--- DOCUMENT SEGMENT ---
******************************
Frage

I figured out that you can get around the 61 table join limit in MySQL by using subqueries. https://stackoverflow.com/a/20134402/2843690

I'm trying to figure out how to easily use this in a program I'm working on to get a detailed product list from Magento (but I think the answer to this question could apply to a lot of situations where eav is involved). The tables that need to be joined look something like this:

catalog_product_entity
+-----------+----------------+
| entity_id | entity_type_id |
+-----------+----------------+
|         1 |              4 |
|         2 |              4 |
|         3 |              4 |
|         4 |              4 |
|         5 |              4 |
|         6 |              4 |
|         7 |              4 |
|         8 |              4 |
|         9 |              4 |
+-----------+----------------+

catalog_product_entity_int
+----------+----------------+--------------+-----------+-------+
| value_id | entity_type_id | attribute_id | entity_id | value |
+----------+----------------+--------------+-----------+-------+
|        1 |              4 |            2 |         1 |   245 |
|        2 |              4 |            3 |         1 |   250 |
|        3 |              4 |            4 |         1 |   254 |
|        4 |              4 |            2 |         2 |   245 |
|        5 |              4 |            3 |         2 |   249 |
|        6 |              4 |            4 |         2 |   253 |
|        7 |              4 |            2 |         3 |   247 |
|        8 |              4 |            3 |         3 |   250 |
|        9 |              4 |            4 |         3 |   254 |
+----------+----------------+--------------+-----------+-------+

eav_attribute
+--------------+----------------+----------------+--------------+
| attribute_id | entity_type_id | attribute_code | backend_type |
+--------------+----------------+----------------+--------------+
|            1 |              4 | name           | varchar      |
|            2 |              4 | brand          | int          |
|            3 |              4 | color          | int          |
|            4 |              4 | size           | int          |
|            5 |              4 | price          | decimal      |
|            6 |              4 | cost           | decimal      |
|            7 |              4 | created_at     | datetime     |
|            8 |              3 | name           | varchar      |
|            9 |              3 | description    | text         |
+--------------+----------------+----------------+--------------+

eav_attribute_option
+-----------+--------------+
| option_id | attribute_id |
+-----------+--------------+
|       245 |            2 |
|       246 |            2 |
|       247 |            2 |
|       248 |            3 |
|       249 |            3 |
|       250 |            3 |
|       251 |            4 |
|       252 |            4 |
|       253 |            4 |
|       254 |            4 |
+-----------+--------------+

eav_attribute_option_value
+----------+-----------+-------------------+
| value_id | option_id |       value       |
+----------+-----------+-------------------+
|       15 |       245 | Fruit of the Loom |
|       16 |       246 | Hanes             |
|       17 |       247 | Jockey            |
|       18 |       248 | White             |
|       19 |       249 | Black             |
|       20 |       250 | Gray              |
|       21 |       251 | Small             |
|       22 |       252 | Medium            |
|       23 |       253 | Large             |
|       24 |       254 | Extra Large       |
+----------+-----------+-------------------+

The program that I'm writing generated sql queries that looked something like this:

SELECT cpe.entity_id
, brand_int.value as brand_int, brand.value as brand
, color_int.value as color_int, color.value as color
, size_int.value as size_int, size.value as size

FROM catalog_product_entity as cpe

LEFT JOIN catalog_product_entity_int as brand_int
ON (cpe.entity_id = brand_int.entity_id
AND brand_int.attribute_id = 2)
******************************
--- DATA SECTION ---
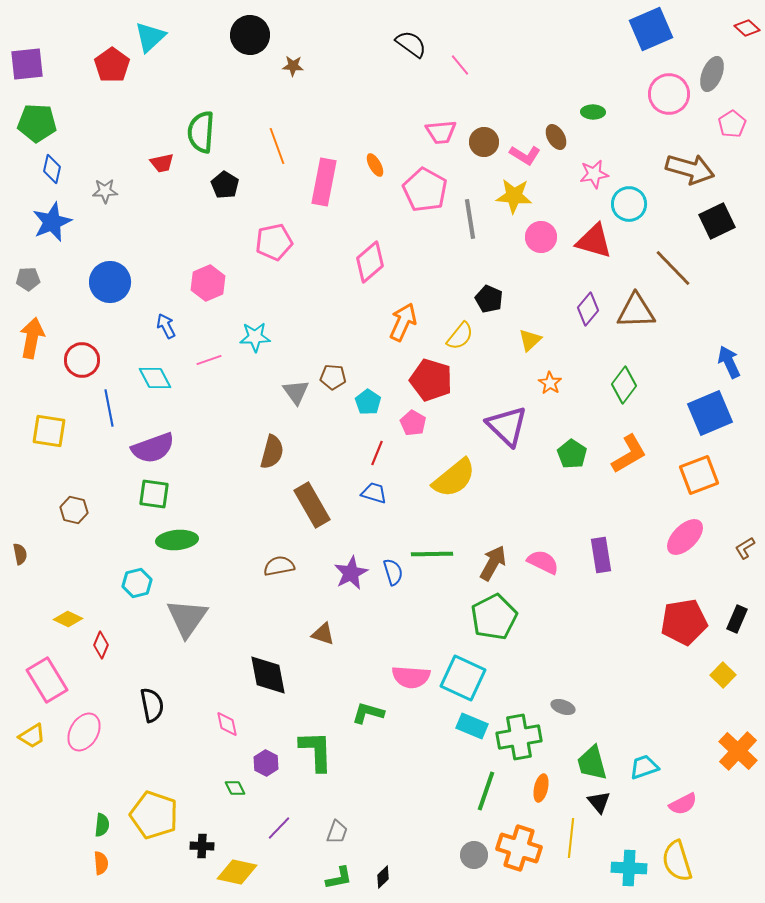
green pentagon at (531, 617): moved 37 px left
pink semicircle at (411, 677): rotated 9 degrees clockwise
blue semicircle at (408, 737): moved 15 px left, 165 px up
******************************
--- TO BE DONE ---
1. Restate the Magento join question starting at "FROM catalog_product_entity as" and ending at "brand_int.attribute_id = 2)", switching "brand_int" to "brand_option".
2. According to the Magento join question, what is MySQL's limit on table joins?

--- ANSWERS TO THE TASKS ---
1.
FROM catalog_product_entity as cpe

LEFT JOIN catalog_product_entity_int as brand_option
ON (cpe.entity_id = brand_option.entity_id
AND brand_option.attribute_id = 2)

2. 61 tables.